Exercise goal:
Would you reproduce all of the rows below word for word, leaving out the pictures?

====== Data shown ======

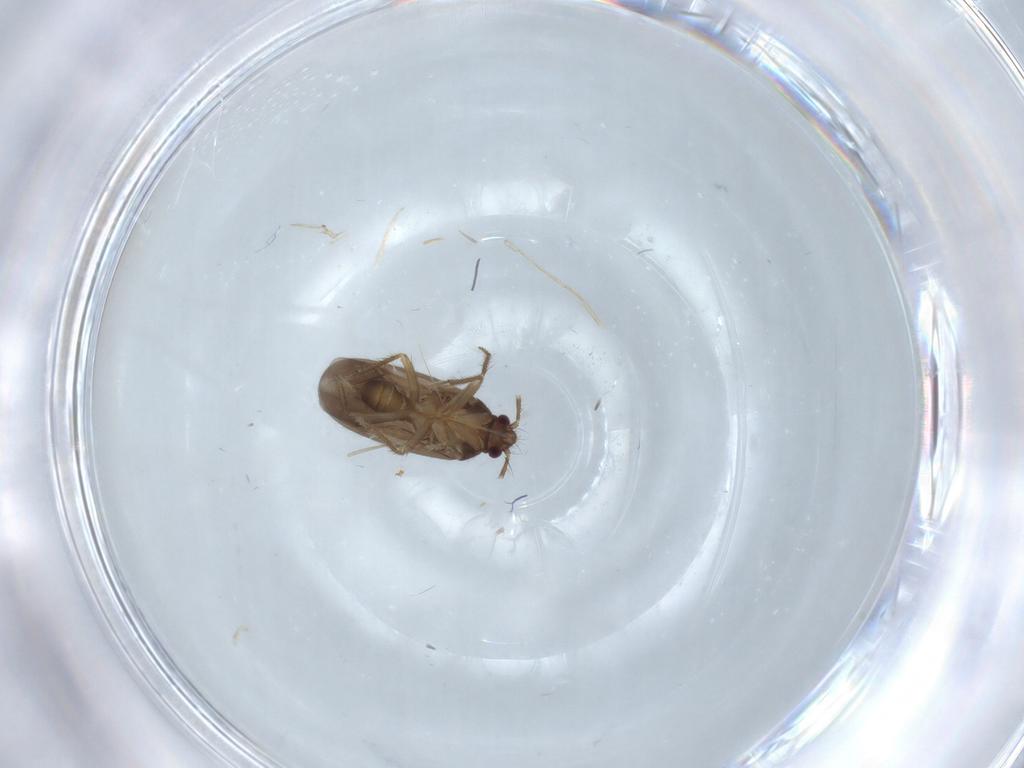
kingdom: Animalia
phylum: Arthropoda
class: Insecta
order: Hemiptera
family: Ceratocombidae
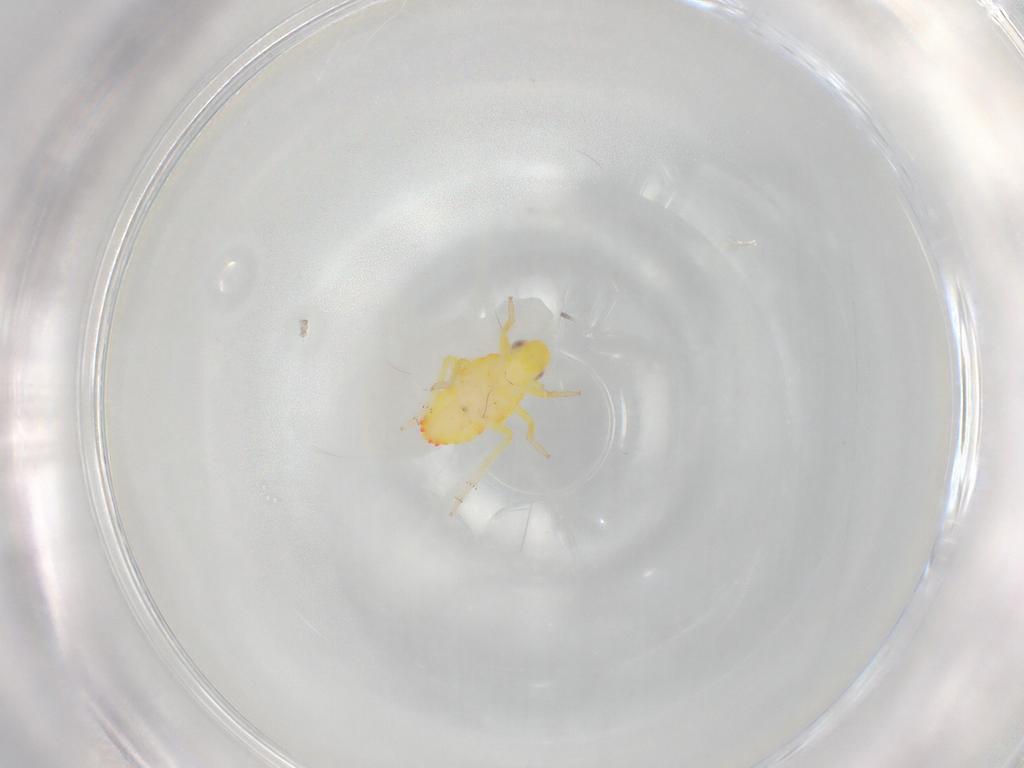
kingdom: Animalia
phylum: Arthropoda
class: Insecta
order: Hemiptera
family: Tropiduchidae
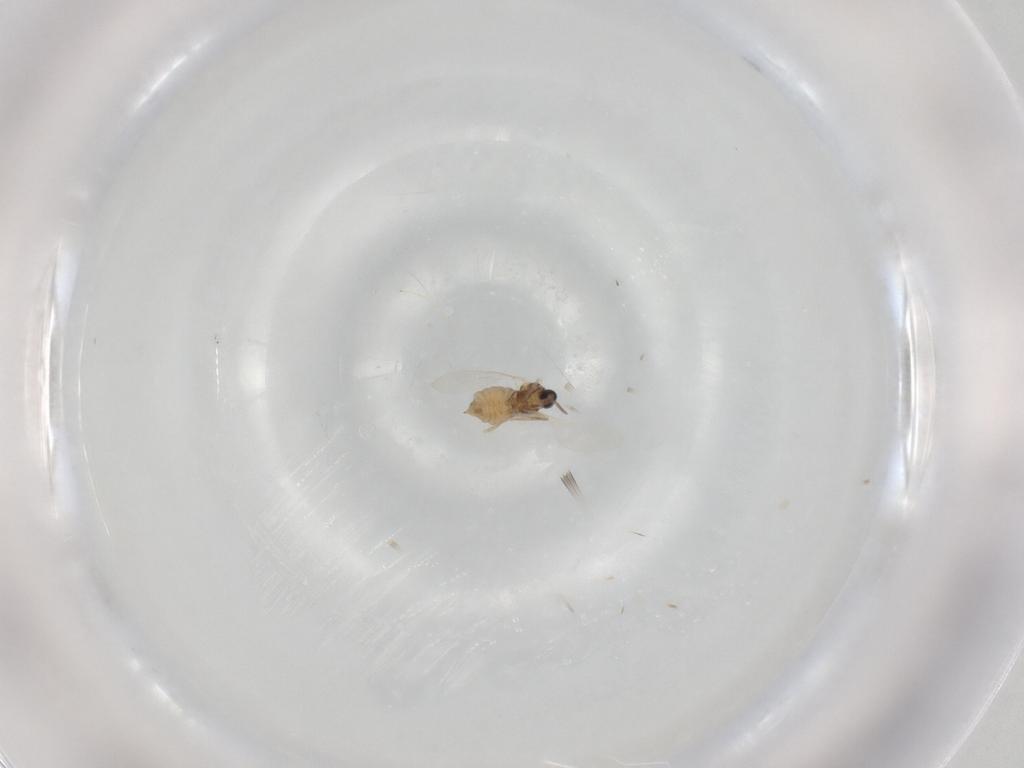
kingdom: Animalia
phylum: Arthropoda
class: Insecta
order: Diptera
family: Cecidomyiidae
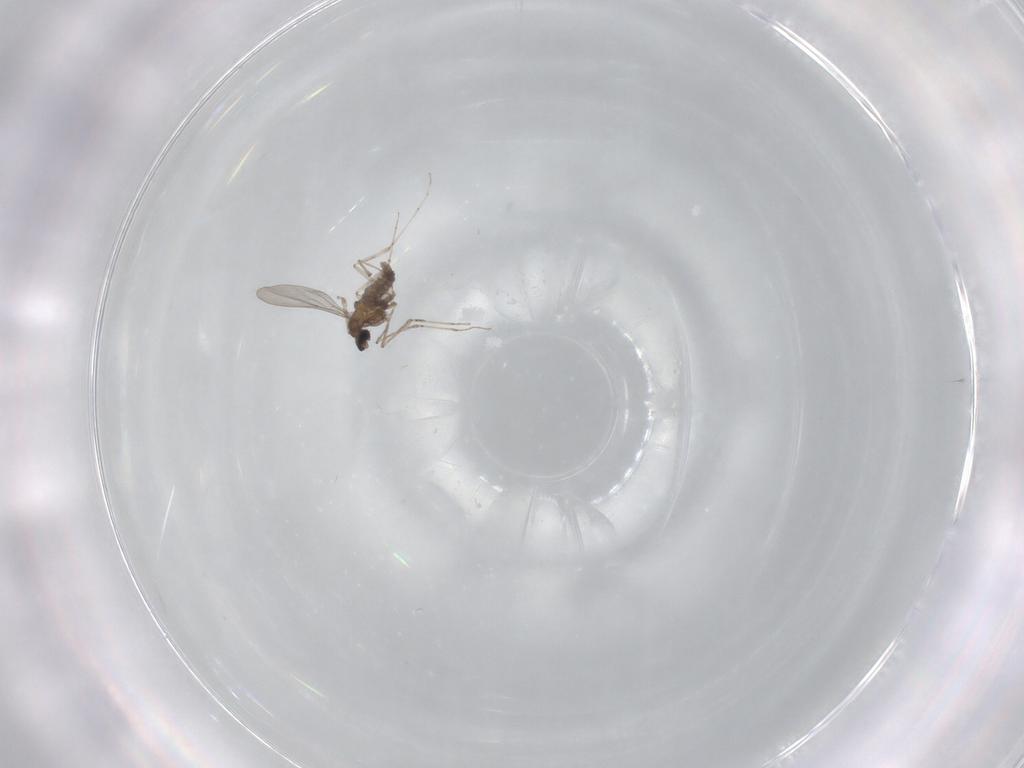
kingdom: Animalia
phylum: Arthropoda
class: Insecta
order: Diptera
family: Cecidomyiidae
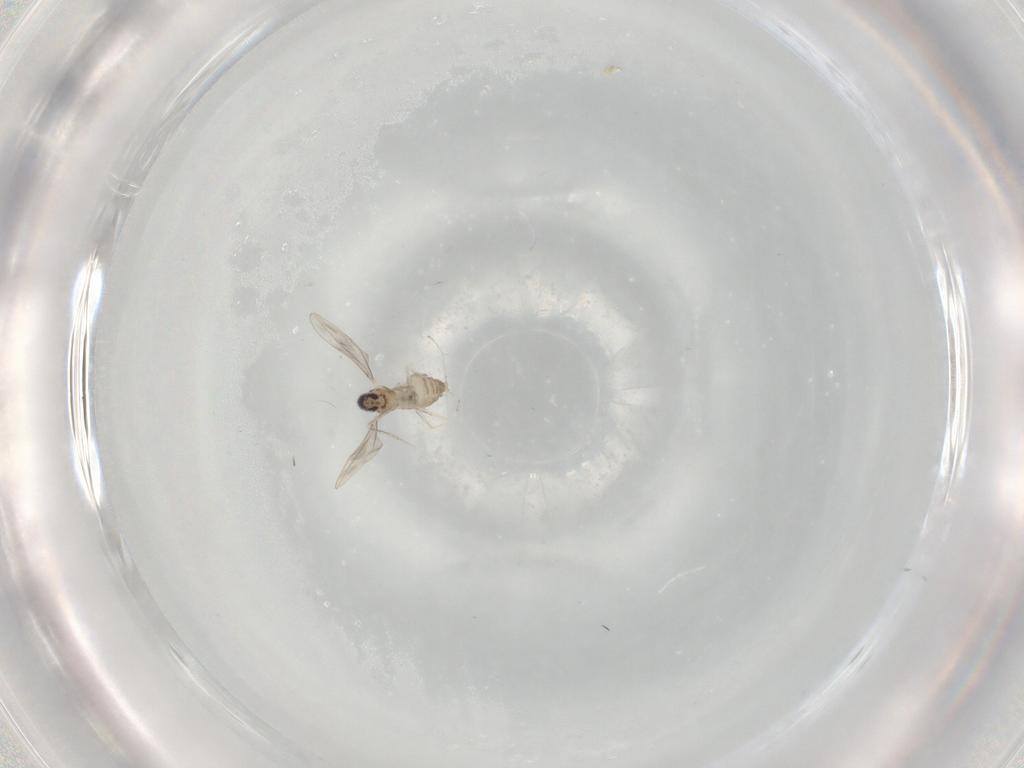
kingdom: Animalia
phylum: Arthropoda
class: Insecta
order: Diptera
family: Cecidomyiidae
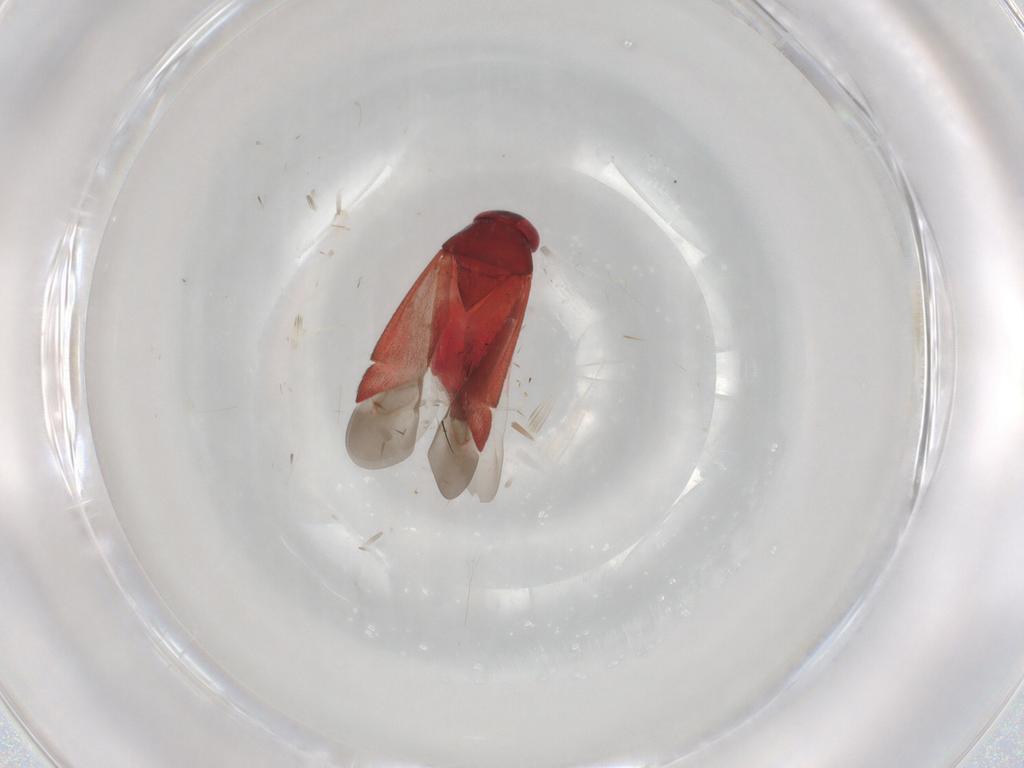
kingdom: Animalia
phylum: Arthropoda
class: Insecta
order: Hemiptera
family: Miridae
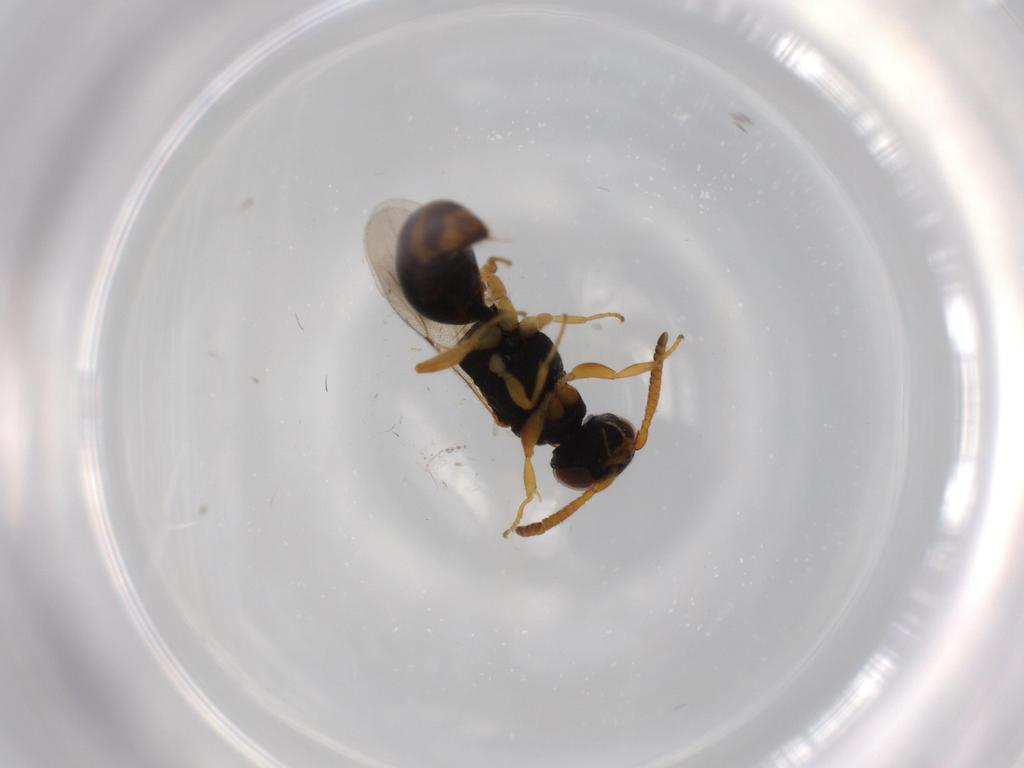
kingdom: Animalia
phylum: Arthropoda
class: Insecta
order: Hymenoptera
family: Bethylidae
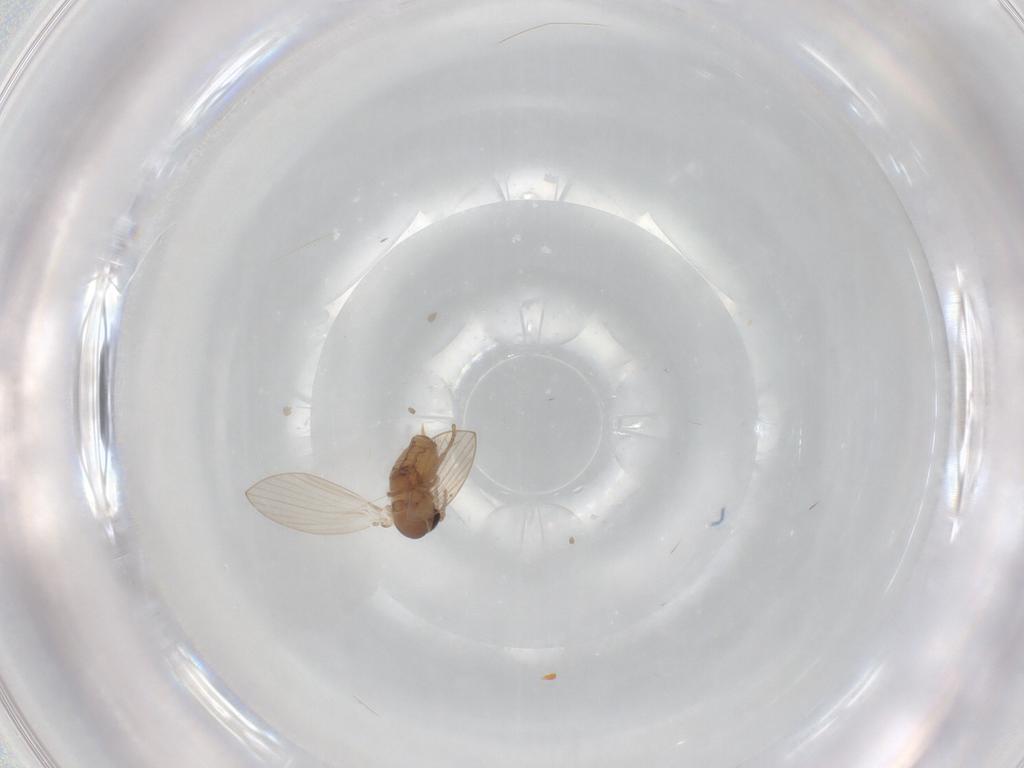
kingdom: Animalia
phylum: Arthropoda
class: Insecta
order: Diptera
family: Psychodidae
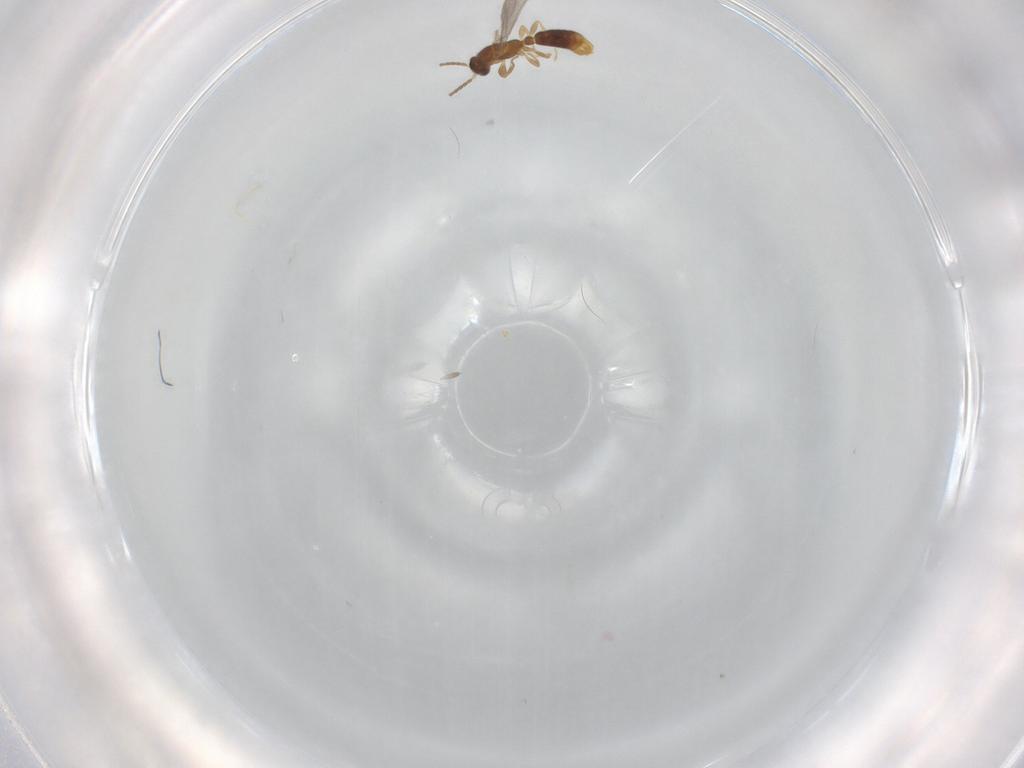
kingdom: Animalia
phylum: Arthropoda
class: Insecta
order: Hymenoptera
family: Formicidae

======

Solution to the exercise:
kingdom: Animalia
phylum: Arthropoda
class: Insecta
order: Hemiptera
family: Ceratocombidae
kingdom: Animalia
phylum: Arthropoda
class: Insecta
order: Hemiptera
family: Tropiduchidae
kingdom: Animalia
phylum: Arthropoda
class: Insecta
order: Diptera
family: Cecidomyiidae
kingdom: Animalia
phylum: Arthropoda
class: Insecta
order: Diptera
family: Cecidomyiidae
kingdom: Animalia
phylum: Arthropoda
class: Insecta
order: Diptera
family: Cecidomyiidae
kingdom: Animalia
phylum: Arthropoda
class: Insecta
order: Hemiptera
family: Miridae
kingdom: Animalia
phylum: Arthropoda
class: Insecta
order: Hymenoptera
family: Bethylidae
kingdom: Animalia
phylum: Arthropoda
class: Insecta
order: Diptera
family: Psychodidae
kingdom: Animalia
phylum: Arthropoda
class: Insecta
order: Hymenoptera
family: Formicidae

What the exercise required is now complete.